-- Source text --
Segment Open

Dutch hydraulic equipment manufacturer

Holmatro is a Dutch multinational manufacturer of hydraulic equipment for industrial and emergency response applications. Headquartered in the Netherlands, it was founded in 1967 to supply hydraulic equipment to the shipbuilding industry. Holmatro has branches in the US and China, as well as a worldwide dealer network. Its American branch, Holmatro USA, began in 1984 as a one-man sales office, followed in 1988 by a manufacturing and distribution facility near Baltimore/Washington International Airport in Glen Burnie, Maryland. At the time, the privately owned company had $15–20 million in worldwide sales and 100 employees.

Between 1996 and 2018, the company had a sponsorship arrangement with the Indianapolis Motor Speedway and IndyCar. The Holmatro Safety Team performed extrication using their rescue tools and included emergency medical treatment personnel for American open-wheel car racing events nationwide. The team, acclaimed for its extrication expertise, travels around the US for every IndyCar race and has demonstrated the techniques used at car racing trade shows. IndyCar racer James Hinchcliffe praised the Holmatro Safety Team for saving his life when he was impaled by his car and severely injured in a horrific crash on May 18, 2015, during an Indianapolis 500 practice run. In the aftermath of the Hinchcliffe crash, IndyCar Track Safety personnel consulted with Holmatro for improved methods to cut through Zylon panels that had made the extrication more difficult, compared to ordinary steel or aluminum car bodies. Since 2018, the IndyCar Safety Team has been sponsored by AMR, although Holmatro continues to provide the Team's rescue tools.

Segment Closed

-- Information --
Segment Open

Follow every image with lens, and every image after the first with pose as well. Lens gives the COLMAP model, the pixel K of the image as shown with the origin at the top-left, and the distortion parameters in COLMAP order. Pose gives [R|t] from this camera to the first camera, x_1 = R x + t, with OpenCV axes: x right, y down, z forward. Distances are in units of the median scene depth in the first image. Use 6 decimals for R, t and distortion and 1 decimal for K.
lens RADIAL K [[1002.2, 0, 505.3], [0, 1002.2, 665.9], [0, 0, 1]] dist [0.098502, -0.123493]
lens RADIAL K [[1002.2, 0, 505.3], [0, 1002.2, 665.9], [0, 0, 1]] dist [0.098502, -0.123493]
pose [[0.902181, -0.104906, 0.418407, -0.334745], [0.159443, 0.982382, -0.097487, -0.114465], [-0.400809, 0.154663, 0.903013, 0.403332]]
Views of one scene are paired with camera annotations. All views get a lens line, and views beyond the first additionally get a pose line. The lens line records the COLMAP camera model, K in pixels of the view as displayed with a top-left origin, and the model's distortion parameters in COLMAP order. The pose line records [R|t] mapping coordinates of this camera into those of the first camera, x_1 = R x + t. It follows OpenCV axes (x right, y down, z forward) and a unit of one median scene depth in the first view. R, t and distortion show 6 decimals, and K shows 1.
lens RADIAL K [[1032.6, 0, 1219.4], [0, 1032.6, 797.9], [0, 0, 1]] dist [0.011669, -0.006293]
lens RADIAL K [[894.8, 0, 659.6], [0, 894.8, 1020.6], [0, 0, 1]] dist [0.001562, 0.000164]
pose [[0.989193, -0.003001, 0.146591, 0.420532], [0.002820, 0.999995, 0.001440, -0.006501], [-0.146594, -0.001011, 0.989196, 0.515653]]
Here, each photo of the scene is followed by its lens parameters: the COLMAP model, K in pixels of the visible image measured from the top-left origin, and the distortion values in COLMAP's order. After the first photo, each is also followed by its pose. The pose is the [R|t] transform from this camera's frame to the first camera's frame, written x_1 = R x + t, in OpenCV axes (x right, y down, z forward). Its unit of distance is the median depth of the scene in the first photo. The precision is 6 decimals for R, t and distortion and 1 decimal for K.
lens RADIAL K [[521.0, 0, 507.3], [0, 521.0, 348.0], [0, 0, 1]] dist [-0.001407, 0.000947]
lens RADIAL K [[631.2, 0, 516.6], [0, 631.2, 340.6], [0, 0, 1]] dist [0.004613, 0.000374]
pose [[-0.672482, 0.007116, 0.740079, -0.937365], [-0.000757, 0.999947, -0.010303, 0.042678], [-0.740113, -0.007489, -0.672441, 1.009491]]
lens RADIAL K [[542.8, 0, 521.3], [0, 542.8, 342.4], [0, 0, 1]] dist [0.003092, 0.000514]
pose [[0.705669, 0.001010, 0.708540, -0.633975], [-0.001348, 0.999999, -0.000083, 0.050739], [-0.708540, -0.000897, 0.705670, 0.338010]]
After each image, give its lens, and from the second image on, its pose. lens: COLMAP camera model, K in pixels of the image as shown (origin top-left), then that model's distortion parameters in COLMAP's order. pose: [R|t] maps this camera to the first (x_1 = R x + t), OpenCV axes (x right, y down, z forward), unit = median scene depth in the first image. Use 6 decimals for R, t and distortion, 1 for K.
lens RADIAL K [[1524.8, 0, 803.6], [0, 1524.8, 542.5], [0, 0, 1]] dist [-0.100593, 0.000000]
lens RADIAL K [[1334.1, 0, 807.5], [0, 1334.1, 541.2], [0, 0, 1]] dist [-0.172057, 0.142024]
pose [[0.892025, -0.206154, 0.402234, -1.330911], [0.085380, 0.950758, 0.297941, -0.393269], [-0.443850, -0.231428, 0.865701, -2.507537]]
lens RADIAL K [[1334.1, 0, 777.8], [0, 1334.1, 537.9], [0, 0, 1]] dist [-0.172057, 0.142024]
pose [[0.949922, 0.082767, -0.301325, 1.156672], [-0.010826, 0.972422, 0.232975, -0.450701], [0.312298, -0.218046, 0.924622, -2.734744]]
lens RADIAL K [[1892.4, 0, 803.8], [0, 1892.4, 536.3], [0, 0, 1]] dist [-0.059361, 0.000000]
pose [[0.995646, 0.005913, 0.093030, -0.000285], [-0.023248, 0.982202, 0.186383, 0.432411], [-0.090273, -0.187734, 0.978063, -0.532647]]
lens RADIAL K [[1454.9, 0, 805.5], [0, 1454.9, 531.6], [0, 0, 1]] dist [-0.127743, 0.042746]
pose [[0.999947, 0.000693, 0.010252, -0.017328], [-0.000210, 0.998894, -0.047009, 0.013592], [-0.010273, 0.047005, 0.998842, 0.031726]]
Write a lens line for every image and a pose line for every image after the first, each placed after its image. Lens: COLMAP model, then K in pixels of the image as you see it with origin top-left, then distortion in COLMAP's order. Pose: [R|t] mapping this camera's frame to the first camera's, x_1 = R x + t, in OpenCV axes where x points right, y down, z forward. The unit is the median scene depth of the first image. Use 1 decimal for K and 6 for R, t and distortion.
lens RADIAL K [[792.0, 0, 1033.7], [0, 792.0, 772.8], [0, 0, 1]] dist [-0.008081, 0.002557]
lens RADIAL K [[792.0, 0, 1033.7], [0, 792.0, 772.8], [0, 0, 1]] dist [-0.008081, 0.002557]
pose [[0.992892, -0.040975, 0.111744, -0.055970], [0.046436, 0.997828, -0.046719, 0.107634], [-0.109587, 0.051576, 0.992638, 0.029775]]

Segment Closed

-- Exercises --
(a) Please update the stretch of the Holmatro text from "Dutch hydraulic equipment" through "and 100 employees.", putting "rescue equipment" in place of "hydraulic equipment".
(b) According to the Holmatro text, which industry was the company founded to supply?
(c) List every year mentioned in the Holmatro text.

-- Task-by-task answers --
(a)
Dutch rescue equipment manufacturer

Holmatro is a Dutch multinational manufacturer of rescue equipment for industrial and emergency response applications. Headquartered in the Netherlands, it was founded in 1967 to supply rescue equipment to the shipbuilding industry. Holmatro has branches in the US and China, as well as a worldwide dealer network. Its American branch, Holmatro USA, began in 1984 as a one-man sales office, followed in 1988 by a manufacturing and distribution facility near Baltimore/Washington International Airport in Glen Burnie, Maryland. At the time, the privately owned company had $15–20 million in worldwide sales and 100 employees.

(b) The shipbuilding industry.

(c) 1967, 1984, 1988, 1996, 2015, 2018